Apache Iceberg has been gaining traction in recent months as a potential new standard for spreadsheet formats. Cloud data warehouse giants Snowflake and AWS emerged early this year to support Iceberg, which provides transactions and other controls over data and has emerged from work at Netflix and Apple. Claudera, a former Hadoop distributor, also supported Iceberg in June.

But the folks at Databriks offer an alternative in the Delta Lake table format, which offers similar capabilities as Iceberg. Apache Spark proponents originally developed the Delta Lake table format in a proprietary manner, leading to accusations that Databriks was preparing clients for confinement. But at the Data+AI Summit in June, the company announced that it was committing to the entire format to open source, thus allowing anyone to use it.

Apache Hudi is lost in the shuffle, which also provides data consistency as it sits in large data warehouses and is accessible through various computing engines. Onehouse, a project powered by the creators of Apache Hudi, launched earlier this year on Hudi’s Lakehouse platform.

The big data system loves competition, so it will be interesting to watch these formats evolve and wrestle over the remainder of 2022.

Language AI continues to succeed

The cutting edge of AI is getting sharper every month, and today, the tip of the AI ​​spear is the big language models, which continue to improve. In fact, large language models have become so good that a Google engineer claimed in June that the company’s LaMDA conversational system had become conscious.

AI isn’t conscious yet, but that doesn’t mean it’s not good for the organization.

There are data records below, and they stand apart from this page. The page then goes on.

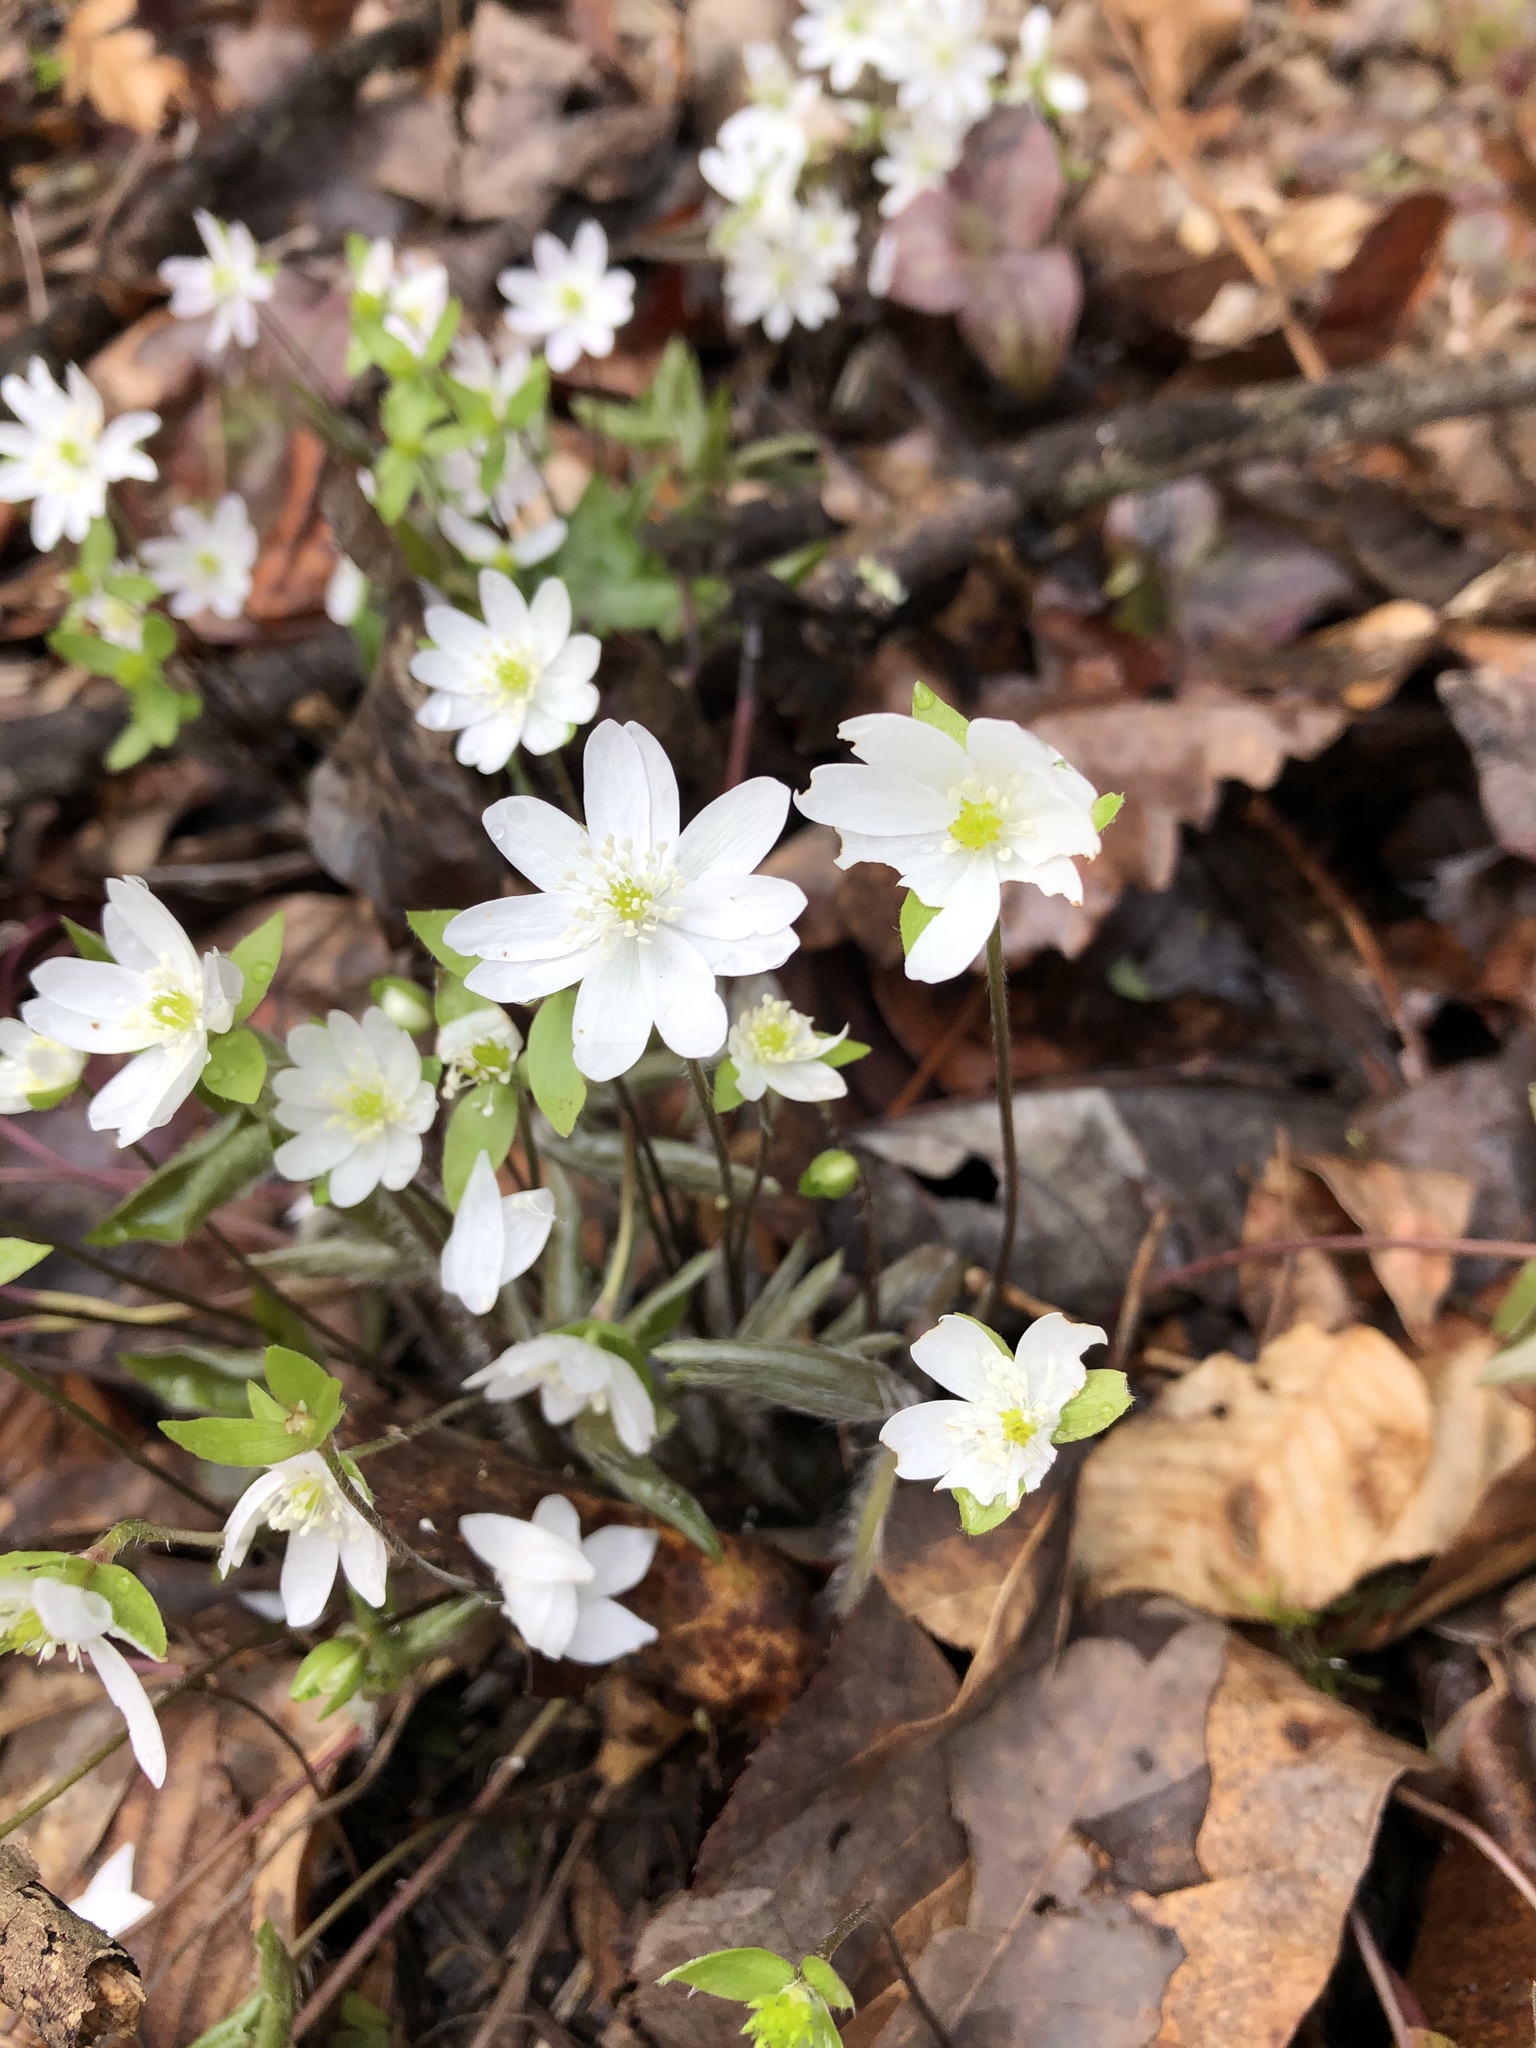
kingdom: Plantae
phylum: Tracheophyta
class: Magnoliopsida
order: Ranunculales
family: Ranunculaceae
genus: Hepatica
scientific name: Hepatica acutiloba
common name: Sharp-lobed hepatica
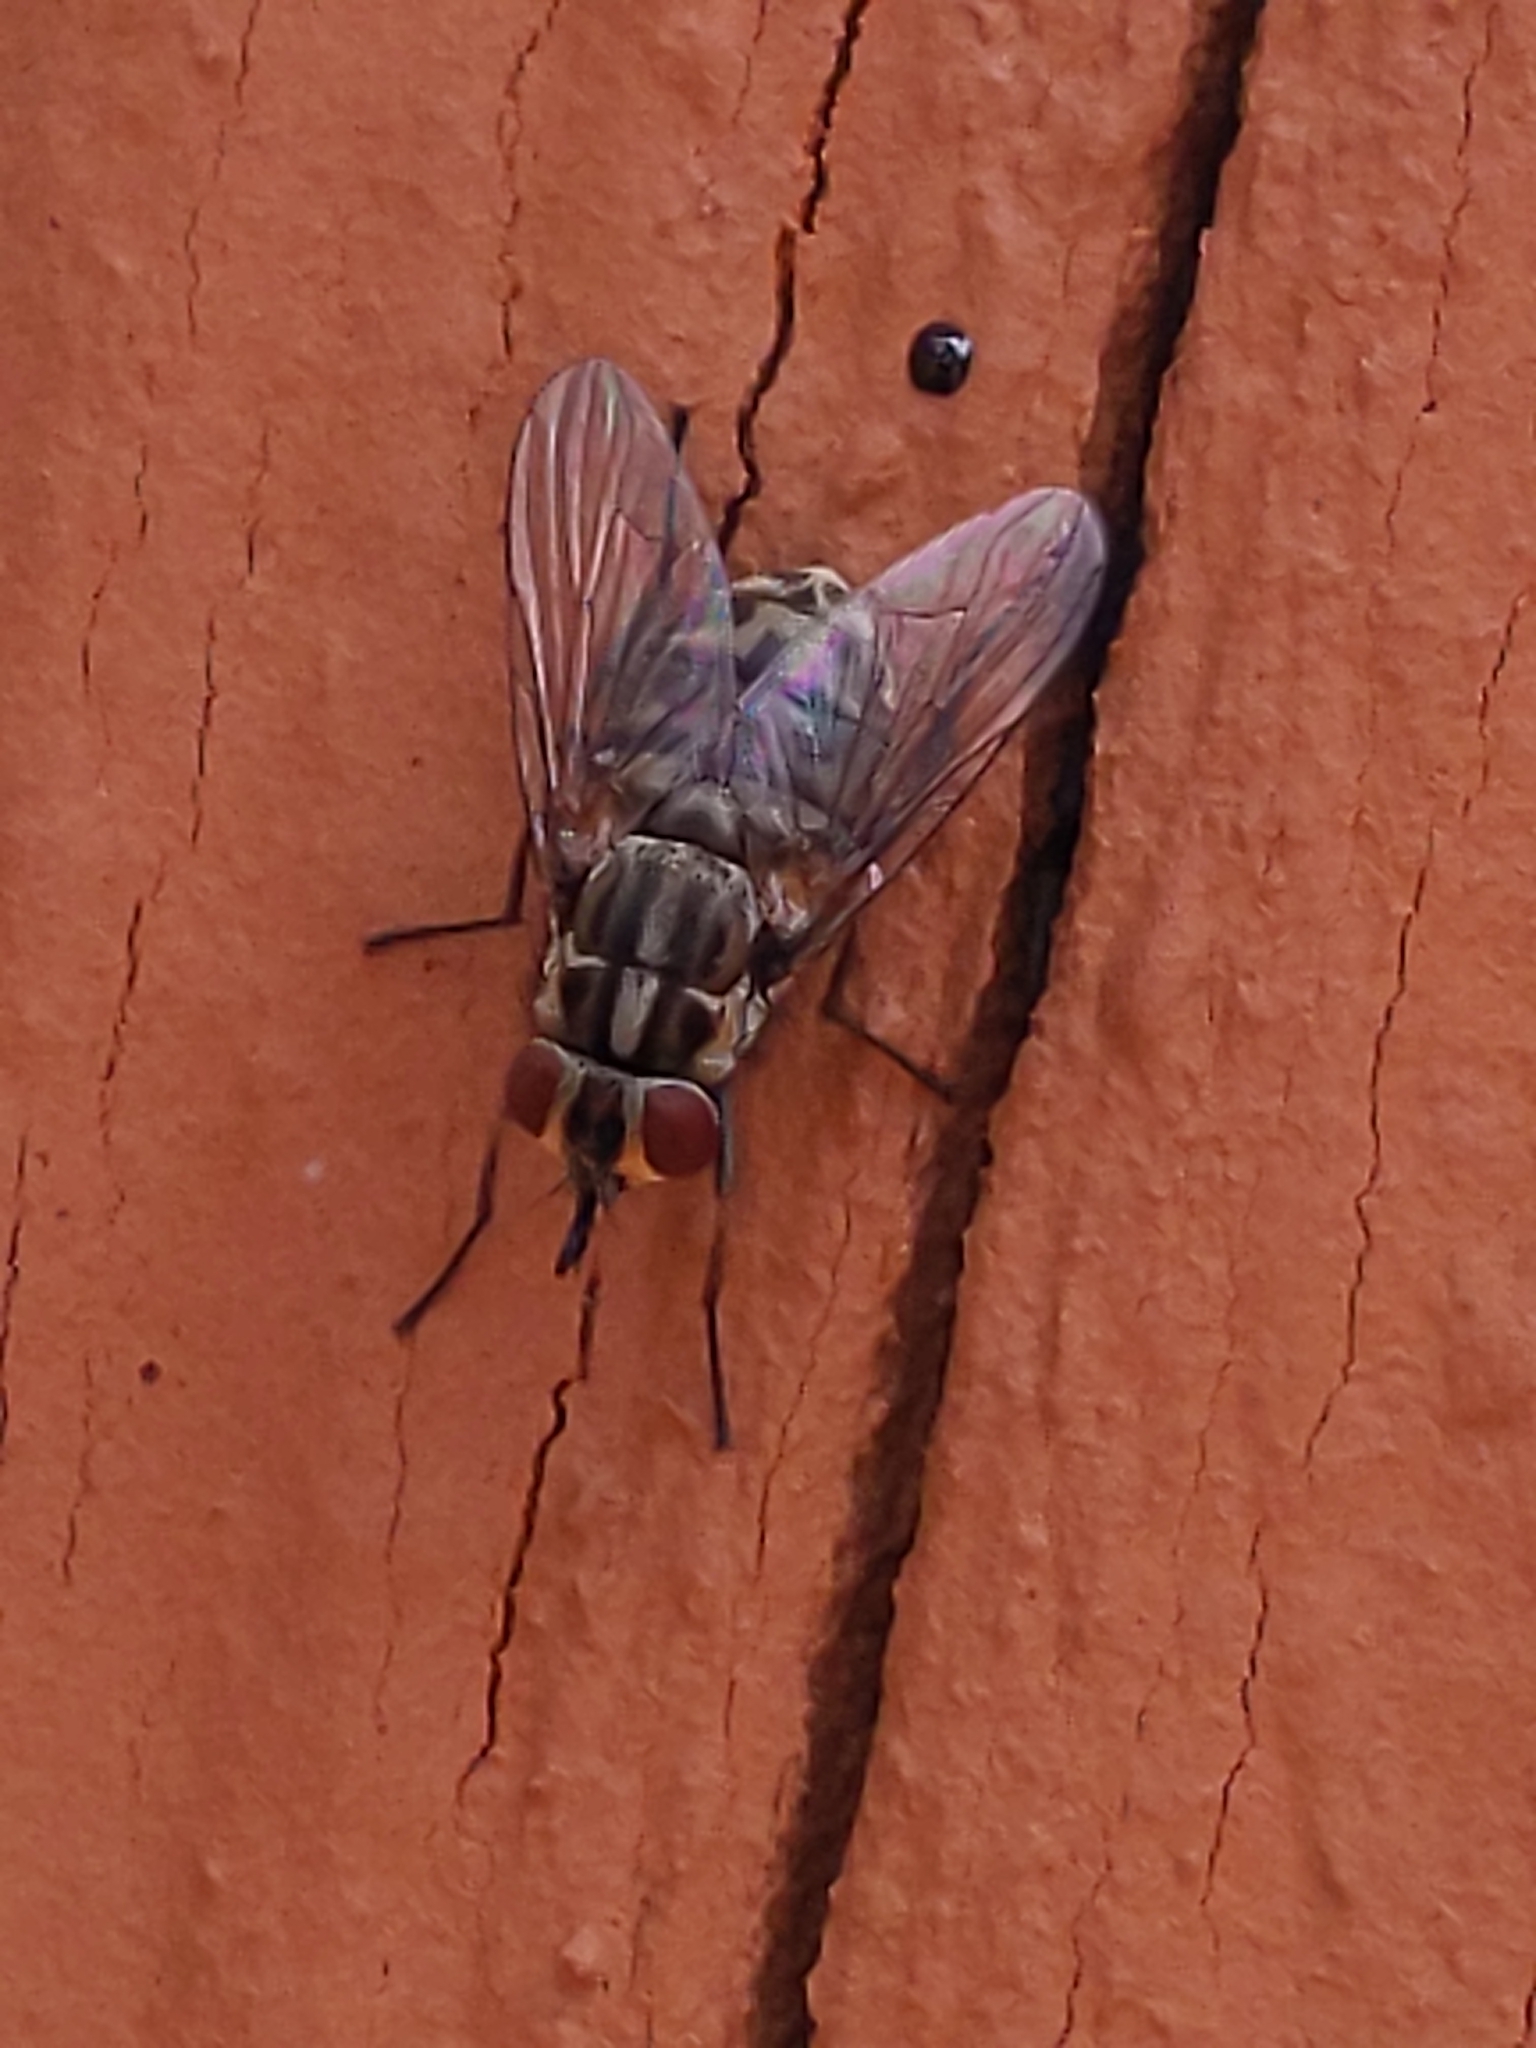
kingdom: Animalia
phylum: Arthropoda
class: Insecta
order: Diptera
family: Muscidae
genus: Stomoxys
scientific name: Stomoxys calcitrans
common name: Stable fly
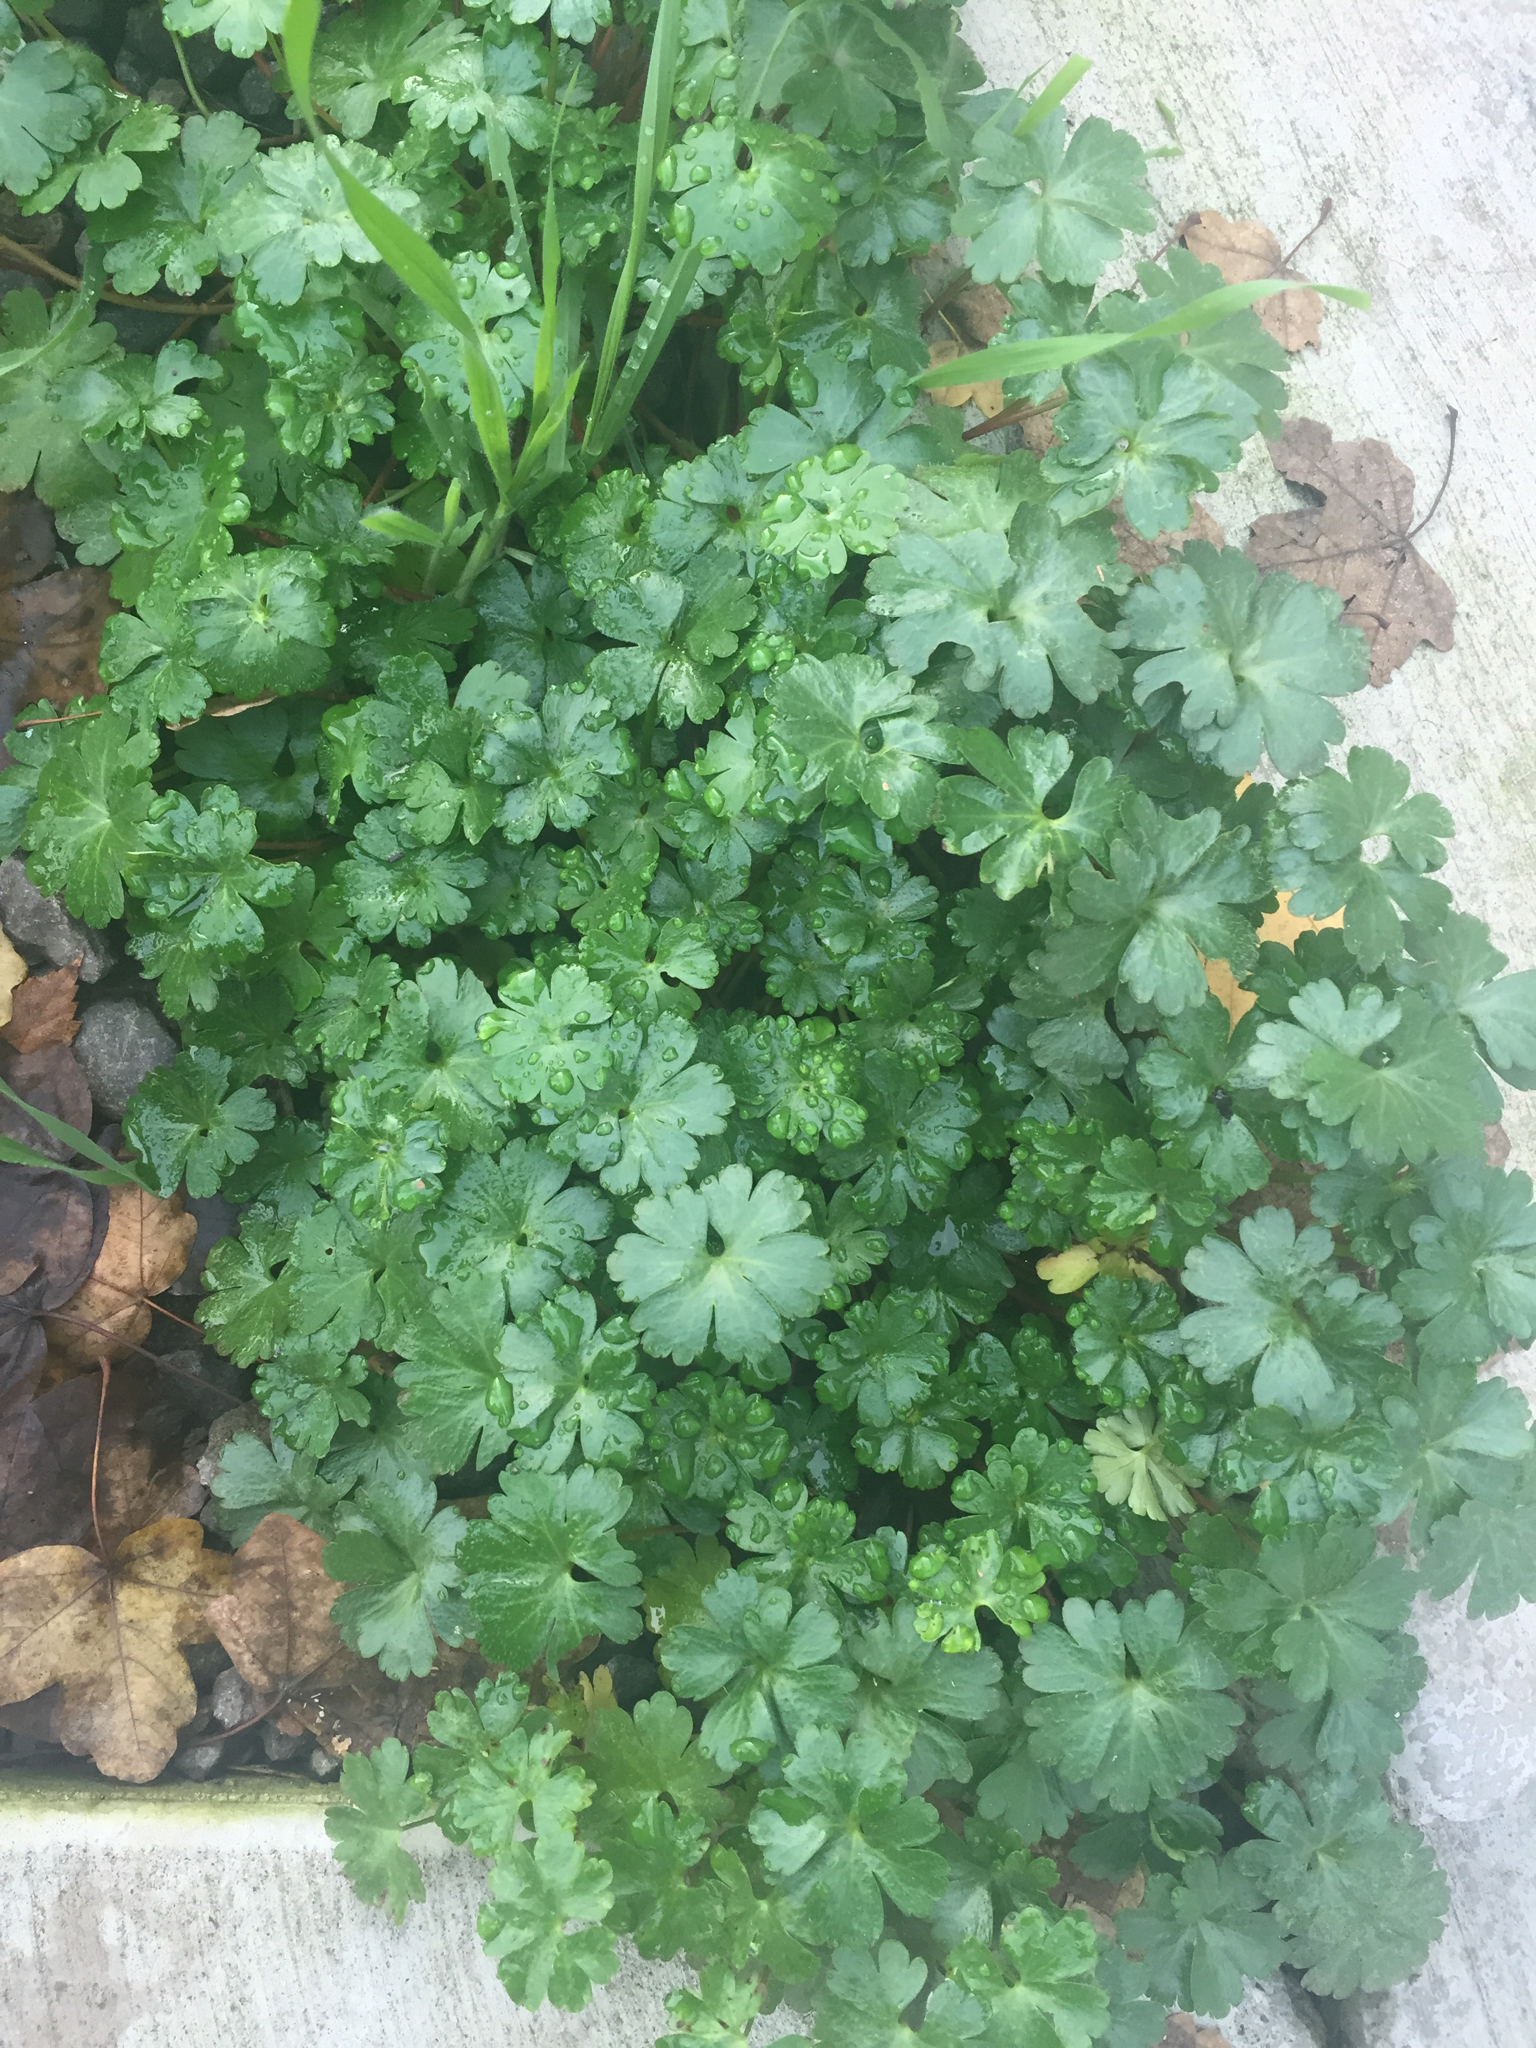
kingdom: Plantae
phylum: Tracheophyta
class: Magnoliopsida
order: Geraniales
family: Geraniaceae
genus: Geranium
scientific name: Geranium lucidum
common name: Shining crane's-bill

We were reminded that Salesforce has a large Language Model (LLM) project called CodeGen, which seeks to understand source code and even generate its own code in different programming languages.

Last month, Meta (Facebook’s parent company) revealed a large language model that can translate between 200 languages. We’ve also seen efforts to democratize AI through projects like BigScience Large Open-science Open-access Open-access Multilingual language model” or BLOOM.

What are your expectations for the rest of 2022? Call us to let us know.

#Technical #Outlook #Data #Artificial #Intelligence

Leave a Comment

Your email address will not be published.